Nonetheless, by far the largest single category of assertions comprised manufacturing process patents filed over a year after FDA approval (192) (Table 1). In contrast, only 67 assertions of patents filed before FDA approval represented manufacturing process patents. The absolute disparity in assertions was not nearly as high in any other category of patent. In this case, absolute numbers are particularly important as they give a better sense of the magnitude of the thicket created.

Table 1 Patent assertions in district court litigation involving an originator biologic manufacturer suing a follow-on biosimilar approved under the BPCIA

Discussion

Better coordination between the USPTO and the FDA could efficiently ensure that manufacturing process patent applications filed more than a year after product approval do not improperly chill competition. In comparison to streamlined information flow from the FDA, the alternative of requiring the examiner to ask the applicant about existing manufacturing processes, and having the applicant itself determine whether it wants to respond fully and accurately, is cumbersome. While inequitable conduct doctrine can be invoked by courts to render unenforceable patents secured through deliberate misrepresentation before the USPTO, defendants alleging inequitable conduct must show strong evidence of specific intent to mislead the USPTO12.

Importantly, this coordination could be achieved without legislation.

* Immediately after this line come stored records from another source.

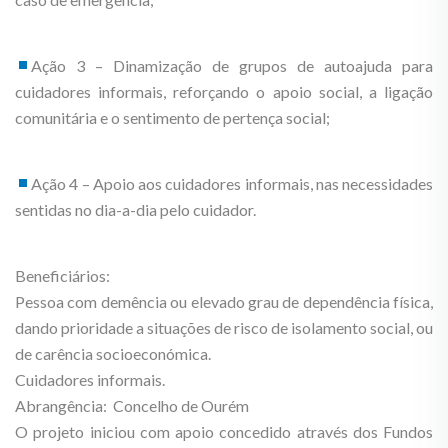
Ação 3 – Dinamização de grupos de autoajuda para
cuidadores informais, reforçando o apoio social, a ligação
comunitária e o sentimento de pertença social;
Ação 4 – Apoio aos cuidadores informais, nas necessidades
sentidas no dia-a-dia pelo cuidador.
Beneficiários:
Pessoa com demência ou elevado grau de dependência física,
dando prioridade a situações de risco de isolamento social, ou
de carência socioeconómica.
Cuidadores informais.
Abrangência: Concelho de Ourém
O projeto iniciou com apoio concedido através dos Fundos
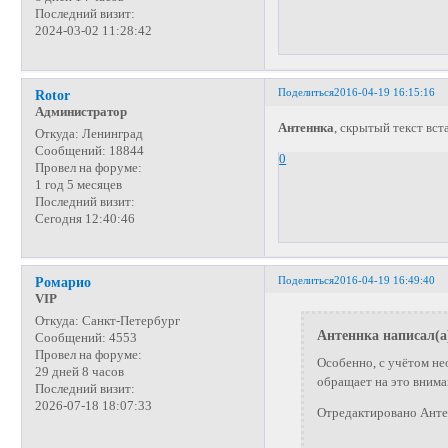
Последний визит:
2024-03-02 11:28:42
Поделиться
2016-04-19 16:15:16
Rotor
Администратор
Антеннка
, скрытый текст вс
Откуда:
Ленинград
Сообщений:
18844
0
Провел на форуме:
1 год 5 месяцев
Последний визит:
Сегодня 12:40:46
Поделиться
2016-04-19 16:49:40
Ромарио
VIP
Откуда:
Санкт-Петербург
Антеннка написал(а
Сообщений:
4553
Провел на форуме:
Особенно, с учётом не
29 дней 8 часов
обращает на это вниман
Последний визит:
2026-07-18 18:07:33
Отредактировано Антен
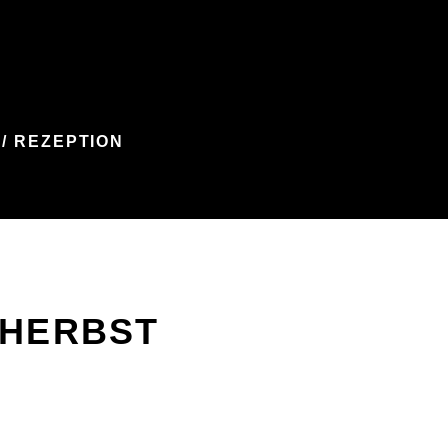
/ REZEPTION
 HERBST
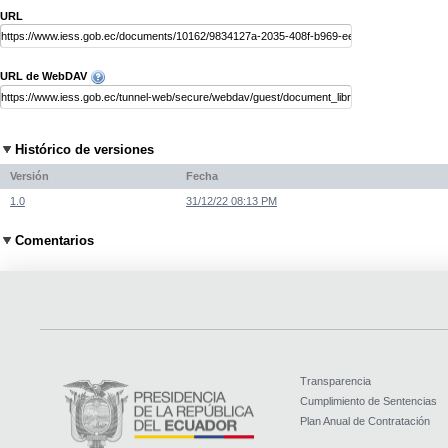
URL
URL de WebDAV
Histórico de versiones
Versión
Fecha
1.0
31/12/22 08:13 PM
Comentarios
Transparencia
Cumplimiento de Sentencias
Plan Anual de Contratación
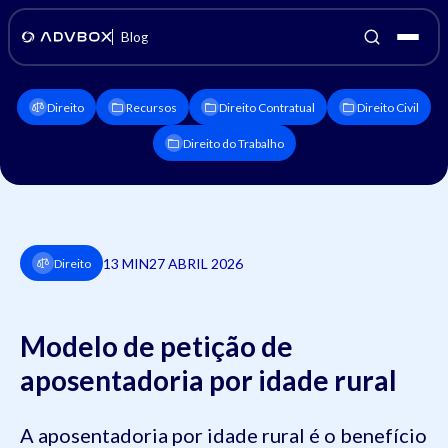
Blog
Direito
Recursos
Direito Contratual
Direito Civil
Direito do Trabalho
13 MIN
27 ABRIL 2026
Direito
Modelo de petição de
aposentadoria por idade rural
A aposentadoria por idade rural é o benefício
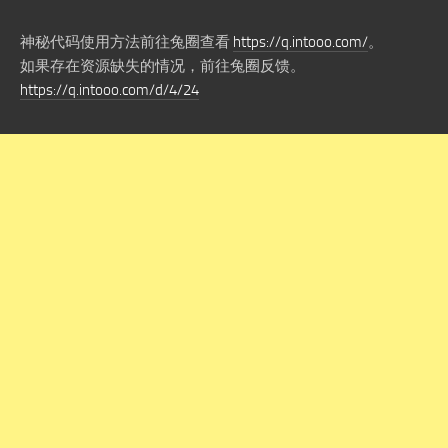
神秘代码使用方法前往兔圈查看
https://q.intooo.com/
。
如果存在资源缺失的情况，前往兔圈反馈。
https://q.intooo.com/d/4/24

In the context of small molecules, the US Department of Health and Human Services is already “authorized and directed, upon request from the [PTO Director] to furnish full and complete information with respect to such questions relating to drugs as the Director may submit concerning any patent application.”13 Although this provision does not specifically encompass biologics, it indicates Congressional endorsement of interagency coordination on the issue of biopharmaceutical patent validity. And certainly some level of coordination between agencies is well within the ordinary course of executive branch functioning.

The manufacturing process information that FDA collects in ordinary course could substantially assist the USPTO. Under black letter FDA law, applicants for regulatory approval must provide to the FDA comprehensive information on chemistry, manufacturing and controls (CMC) involved in producing the product. CMC information must also be supplemented to account for any changes to the product that occur after approval. A memorandum of understanding between the USPTO and the FDA could specify that, for any approved biologic, the FDA would routinely provide to the USPTO the associated CMC information and any subsequent modifications thereto.

Just as the FDA keeps this information a trade secret, the USPTO could establish procedures for keeping the information confidential. While maintaining trade secrecy, the USPTO could profitably use the information to examine subsequent manufacturing process applications by the relevant company. Importantly, because scrutiny using the CMC information would occur at the company level, such scrutiny could not be avoided by attempts to draft process applications without reference to any particular product.

With this system in place, competitors could be confident that any patent that issued did not encompass within its metes and bounds either the process that had been used at approval or obvious versions thereof. Meanwhile, fewer invalid patent applications would issue.

Ultimately, we believe that patents provide important incentives for the development of innovative new biologics — and, for that matter, innovative new biologic manufacturing processes. Those incentives should remain, but where the patents at issue are likely to be inappropriate for completely blocking competition, those weaknesses should be recognized and remedied. Cooperation between the USPTO and the FDA could improve the problematic competitive landscape for biologics and biosimilars, and is worth pursuing.